#### [Quoted passage]
*** Begin section ***

[LinuxFocus-icon]
LinuxFocus article number 235
http://linuxfocus.org

[DSOberoi]
by D.S. Oberoi
<ds_oberoi/at/yahoo.com>

About the author:
D.S. Oberoi lives in Jammu, India and has currently problems to connect to the internet due to the ongoing political tentions.

Setting up a Squid-Proxy Server

[squid]

Abstract:

Linux has become a synonym for Networking. It is being used both in office and home environments as file, print, e-mail, application server and also it is increasingly being used as Proxy server.

A proxy-server provides Internet access to different users at same time i.e. by sharing a single Internet connection. A good proxy server also provides for caching of the requests, which helps to access data from local resources rather fetching the data from web thus reducing access time and bandwidth. Squid is one such software which supports proxy, caching of HTTP, ftp, gopher, etc.. It also supports SSL, access controls, caching of DNS and maintains a full log of all the requests. Squid is as well available for Windows-NT from Logi Sense.

The focus of this article is to give basic guidelines of setting up a proxy server and ways of providing controlled access to users.

_________________ _________________ _________________

 

Is Squid Installed ?

Squid's rpm comes bundled with the RedHat 7.1 and is installed automatically with the Network OS installation option. One can check whether it is installed or not with the following rpm command:
rpm -q squid
   
The latest version of Squid can always be obtained from the Squid Homepage and other mirror sites. Squid can be installed on the desired system by using the following rpm command:
rpm -ivh squid-2.3.STABLE4-10.i386.rpm
   
 

Configuring Squid

The working and behavior of the Squid is controlled by the configuration details given in it's configuration file i.e. squid.conf; this file is usually found in directory the /etc/squid. The configuration file squid.conf is a mile long affair, it just keeps on going for pages after pages, but the good point is that it has all options listed out clearly with explanation.

*** End section ***

#### [Page-level text extractions]
*** Begin section ***

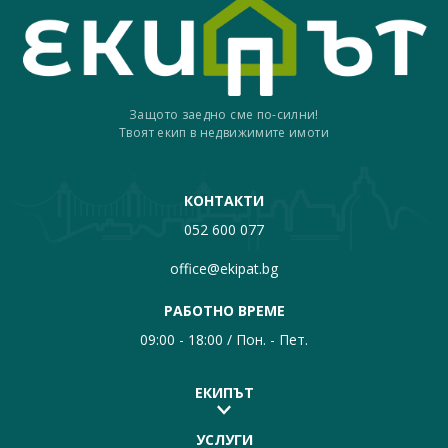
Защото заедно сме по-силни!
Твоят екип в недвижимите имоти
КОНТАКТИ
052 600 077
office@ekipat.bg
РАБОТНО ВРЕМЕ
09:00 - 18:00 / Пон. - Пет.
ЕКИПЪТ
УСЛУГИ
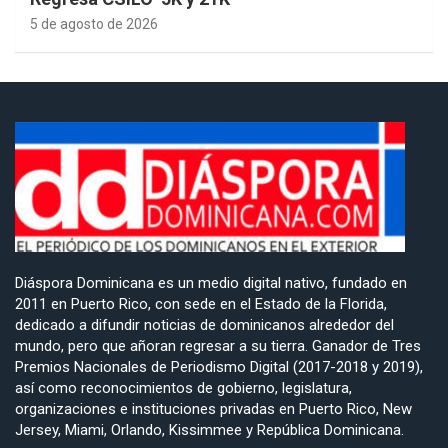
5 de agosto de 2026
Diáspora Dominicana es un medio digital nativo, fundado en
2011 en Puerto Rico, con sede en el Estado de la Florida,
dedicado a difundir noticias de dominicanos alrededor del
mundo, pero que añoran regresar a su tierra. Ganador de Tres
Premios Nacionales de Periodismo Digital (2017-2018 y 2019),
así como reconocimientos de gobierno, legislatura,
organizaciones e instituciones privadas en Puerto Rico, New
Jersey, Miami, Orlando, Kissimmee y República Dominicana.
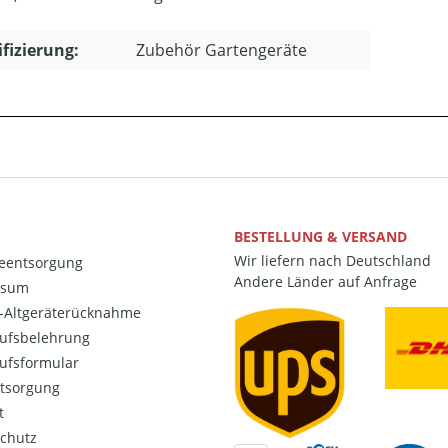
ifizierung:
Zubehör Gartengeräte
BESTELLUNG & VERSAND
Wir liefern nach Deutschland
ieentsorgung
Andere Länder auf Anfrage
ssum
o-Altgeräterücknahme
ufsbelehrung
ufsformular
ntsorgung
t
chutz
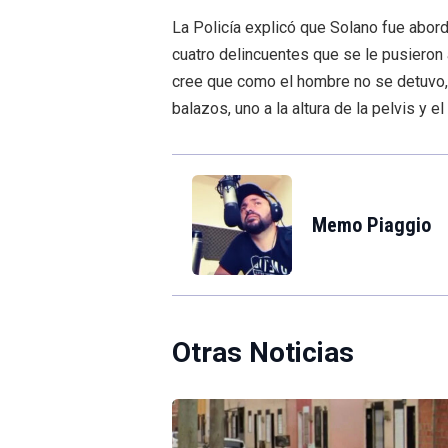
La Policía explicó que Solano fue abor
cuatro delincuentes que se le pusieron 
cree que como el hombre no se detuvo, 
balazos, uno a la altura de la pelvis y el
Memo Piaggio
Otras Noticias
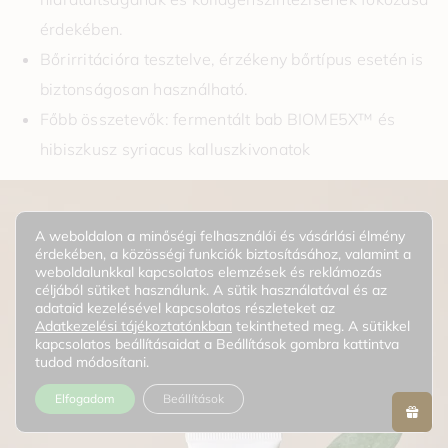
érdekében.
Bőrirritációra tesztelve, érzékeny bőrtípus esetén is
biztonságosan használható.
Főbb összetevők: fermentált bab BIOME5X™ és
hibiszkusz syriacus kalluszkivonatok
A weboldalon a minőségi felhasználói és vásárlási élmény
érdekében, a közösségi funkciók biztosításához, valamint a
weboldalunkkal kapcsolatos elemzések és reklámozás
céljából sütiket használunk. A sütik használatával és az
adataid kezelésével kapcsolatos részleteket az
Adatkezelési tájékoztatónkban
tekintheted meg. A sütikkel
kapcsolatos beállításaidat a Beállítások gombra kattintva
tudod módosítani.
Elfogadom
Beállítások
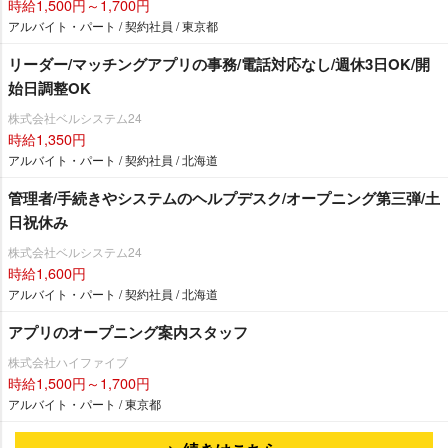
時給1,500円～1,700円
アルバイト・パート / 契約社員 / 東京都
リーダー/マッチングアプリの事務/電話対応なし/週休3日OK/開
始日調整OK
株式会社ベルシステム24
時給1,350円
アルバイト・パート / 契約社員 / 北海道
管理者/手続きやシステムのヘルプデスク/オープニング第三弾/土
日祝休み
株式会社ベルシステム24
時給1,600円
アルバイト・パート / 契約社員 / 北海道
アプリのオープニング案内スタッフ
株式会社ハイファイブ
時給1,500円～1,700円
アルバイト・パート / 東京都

*** End section ***

#### [Task list]
1. According to the Squid proxy article, what kinds of server is Linux used as? List each one.
2. Copy out the Squid proxy article from "Linux has become" to "access to users.".

#### [Solutions below]
1.
File server
Print server
E-mail server
Application server
Proxy server

2.
Linux has become a synonym for Networking. It is being used both in office and home environments as file, print, e-mail, application server and also it is increasingly being used as Proxy server.

A proxy-server provides Internet access to different users at same time i.e. by sharing a single Internet connection. A good proxy server also provides for caching of the requests, which helps to access data from local resources rather fetching the data from web thus reducing access time and bandwidth. Squid is one such software which supports proxy, caching of HTTP, ftp, gopher, etc.. It also supports SSL, access controls, caching of DNS and maintains a full log of all the requests. Squid is as well available for Windows-NT from Logi Sense.

The focus of this article is to give basic guidelines of setting up a proxy server and ways of providing controlled access to users.